Episodes in this series

Clinical Brief: Genetic Therapy Eligibility in Advanced DMD
Main Discussion Topics
- Expansion of gene therapy eligibility criteria to include older, non-ambulatory patients
- Potential exclusion criteria for gene therapy, particularly mutations in exons 8-9
- Immunological considerations including pre-existing AAV antibodies
- Limited data on efficacy in older patients with advanced disease
Key Points for Physicians
- Accurate genetic diagnosis is essential for determining therapeutic eligibility
- Mutations in exon 8-9 region may increase risk of immune response to microdystrophin (~10-15% of patients)

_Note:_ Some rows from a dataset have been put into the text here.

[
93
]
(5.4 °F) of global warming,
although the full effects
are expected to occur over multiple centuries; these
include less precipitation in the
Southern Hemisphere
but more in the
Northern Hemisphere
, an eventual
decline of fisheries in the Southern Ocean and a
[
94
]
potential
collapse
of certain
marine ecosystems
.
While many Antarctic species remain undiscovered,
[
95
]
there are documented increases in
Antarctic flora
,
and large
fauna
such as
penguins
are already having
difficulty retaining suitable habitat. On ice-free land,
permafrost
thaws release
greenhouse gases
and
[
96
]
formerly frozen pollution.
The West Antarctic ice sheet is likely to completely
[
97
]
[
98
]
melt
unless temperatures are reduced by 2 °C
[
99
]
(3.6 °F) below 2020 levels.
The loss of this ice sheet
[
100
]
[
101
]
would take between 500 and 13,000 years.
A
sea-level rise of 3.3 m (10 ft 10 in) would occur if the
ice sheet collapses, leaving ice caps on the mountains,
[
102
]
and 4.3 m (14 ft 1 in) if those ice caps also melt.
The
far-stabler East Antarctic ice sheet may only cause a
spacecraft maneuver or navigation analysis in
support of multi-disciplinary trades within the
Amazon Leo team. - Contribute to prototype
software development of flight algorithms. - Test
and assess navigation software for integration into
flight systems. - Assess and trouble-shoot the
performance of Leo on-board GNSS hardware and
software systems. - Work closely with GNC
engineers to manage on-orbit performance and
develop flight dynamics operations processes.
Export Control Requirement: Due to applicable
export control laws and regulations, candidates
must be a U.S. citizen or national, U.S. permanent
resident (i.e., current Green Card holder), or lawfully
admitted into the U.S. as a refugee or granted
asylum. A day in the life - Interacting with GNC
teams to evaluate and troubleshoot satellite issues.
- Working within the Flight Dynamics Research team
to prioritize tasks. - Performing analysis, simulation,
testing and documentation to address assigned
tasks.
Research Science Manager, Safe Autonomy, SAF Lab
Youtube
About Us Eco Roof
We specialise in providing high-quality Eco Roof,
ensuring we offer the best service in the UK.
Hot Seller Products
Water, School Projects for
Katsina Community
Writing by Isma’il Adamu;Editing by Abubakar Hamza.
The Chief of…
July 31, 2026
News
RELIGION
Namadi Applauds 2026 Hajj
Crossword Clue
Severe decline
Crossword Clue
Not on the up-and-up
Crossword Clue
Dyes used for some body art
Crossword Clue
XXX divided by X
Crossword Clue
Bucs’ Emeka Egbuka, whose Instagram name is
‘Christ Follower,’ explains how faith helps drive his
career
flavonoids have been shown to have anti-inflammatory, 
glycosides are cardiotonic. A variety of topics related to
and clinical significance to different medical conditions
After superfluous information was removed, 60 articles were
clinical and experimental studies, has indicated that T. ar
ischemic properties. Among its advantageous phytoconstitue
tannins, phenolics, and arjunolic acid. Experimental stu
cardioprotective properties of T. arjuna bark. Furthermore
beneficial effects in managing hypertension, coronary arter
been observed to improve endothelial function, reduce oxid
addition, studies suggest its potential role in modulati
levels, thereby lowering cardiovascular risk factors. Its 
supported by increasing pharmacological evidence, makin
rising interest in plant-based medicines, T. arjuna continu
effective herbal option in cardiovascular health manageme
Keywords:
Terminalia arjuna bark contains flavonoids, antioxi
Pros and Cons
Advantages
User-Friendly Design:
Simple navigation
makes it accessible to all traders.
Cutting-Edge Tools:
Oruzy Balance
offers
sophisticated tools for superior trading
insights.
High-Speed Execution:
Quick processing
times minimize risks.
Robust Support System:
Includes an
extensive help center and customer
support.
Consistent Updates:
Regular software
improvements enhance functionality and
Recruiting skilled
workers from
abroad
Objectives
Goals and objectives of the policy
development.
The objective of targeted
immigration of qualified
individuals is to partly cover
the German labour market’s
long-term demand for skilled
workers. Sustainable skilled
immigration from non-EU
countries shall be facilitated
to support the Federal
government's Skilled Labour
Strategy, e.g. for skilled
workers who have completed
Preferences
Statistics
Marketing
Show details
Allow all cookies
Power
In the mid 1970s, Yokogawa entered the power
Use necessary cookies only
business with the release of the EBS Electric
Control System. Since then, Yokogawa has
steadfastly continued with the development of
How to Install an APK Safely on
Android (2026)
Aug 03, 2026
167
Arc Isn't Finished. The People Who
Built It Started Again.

- Pre-existing AAV antibodies (seropositivity) preclude gene therapy eligibility
- Recent expansion of approval allows treatment consideration even for 16-year-old patients
Notable Insights
The expert notes evolving exclusion criteria with initial exclusion of exons 1-19 mutations now narrowing to primarily exons 8-9, but cautions that other immunogenic regions may be identified as more patients are treated. Lack of published data on older patient outcomes represents a significant knowledge gap.
Clinical Significance
Despite expanded eligibility criteria for genetic therapies, careful patient selection remains critical, with mutation-specific considerations and immunological status determining appropriate candidates even in advanced disease stages.